Sur les conclusions à fin d’injonction et d’astreinte :
Le présent jugement n’implique pas le réexamen de la situation de M. B…. Par suite, ses conclusions à fin d’injonction et d’astreinte doivent être rejetées.
Sur les frais du litige :
Dans les circonstances de l’espèce, il y a lieu de condamner l’Etat à verser à Me Sangue, avocat de M. B… la somme de 1 000 euros au titre des dispositions des articles L. 761-1 du code de justice administrative et 37 de la loi du 10 juillet 1991, sous réserve que Me Sangue renonce à percevoir la somme correspondant à la part contributive de l’Etat.
D E C I D E
Article 1er : M. B… est admis à titre provisoire, à l’aide juridictionnelle.
Article 2 : L’arrêté du 1er septembre 2025 du préfet de la Seine-Saint-Denis est annulé.

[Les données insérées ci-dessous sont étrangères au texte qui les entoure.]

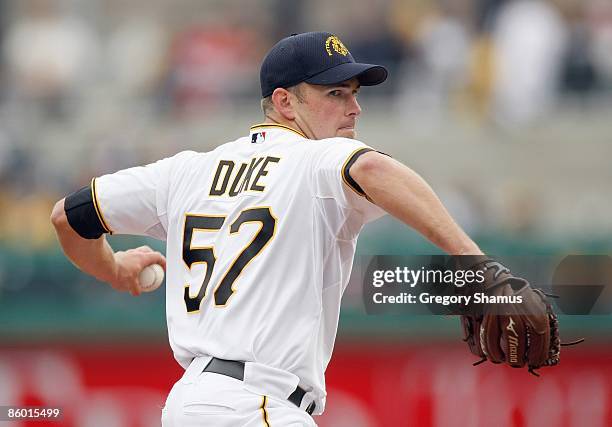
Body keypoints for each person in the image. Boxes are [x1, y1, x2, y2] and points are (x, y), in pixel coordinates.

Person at [51, 32, 551, 426]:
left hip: (188, 404)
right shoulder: (315, 159)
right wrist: (477, 262)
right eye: (336, 93)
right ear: (286, 102)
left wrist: (114, 269)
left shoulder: (185, 171)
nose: (354, 108)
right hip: (259, 405)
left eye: (354, 93)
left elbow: (68, 217)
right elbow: (374, 170)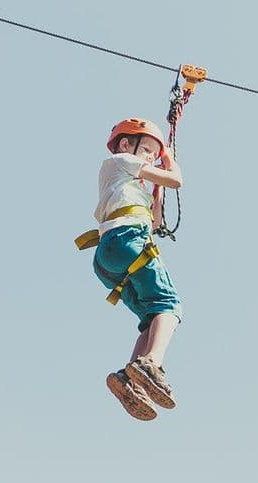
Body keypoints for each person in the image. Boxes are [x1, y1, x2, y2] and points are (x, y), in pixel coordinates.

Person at [92, 117, 184, 421]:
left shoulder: (131, 185)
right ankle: (150, 364)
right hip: (127, 242)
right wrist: (168, 160)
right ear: (124, 144)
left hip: (111, 258)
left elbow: (156, 222)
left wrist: (156, 190)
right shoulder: (117, 161)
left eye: (151, 153)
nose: (148, 157)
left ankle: (130, 379)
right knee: (169, 307)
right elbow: (177, 180)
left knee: (151, 318)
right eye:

Article 3 : Sous réserve de l’admission définitive de M. B… à l’aide juridictionnelle et que son conseil renonce à percevoir la somme correspondant à la part contributive de l’État, ce dernier versera à l’avocate de M. B…, Me Sangue, la somme de 1 000 euros en application des dispositions de l’article 37 de la loi du 10 juillet 1991. Dans le cas contraire, l’Etat versera cette somme à M. B….
Article 4 : Le surplus des conclusions de la requête est rejeté.
Article 5 : Le présent jugement sera notifié à M. A… B…, au préfet de la Seine-Saint-Denis et à Me Sangue.
Rendu public par mise à disposition au greffe le 27 novembre 2025.
Le magistrat désigné,
C. Colera
La greffière,
S. Mohamed Ali
La République mande et ordonne au ministre de l’intérieur en ce qui le concerne ou à tous commissaires de justice à ce requis en ce qui concerne les voies de droit commun contre les parties privées, de pourvoir à l’exécution de la présente décision.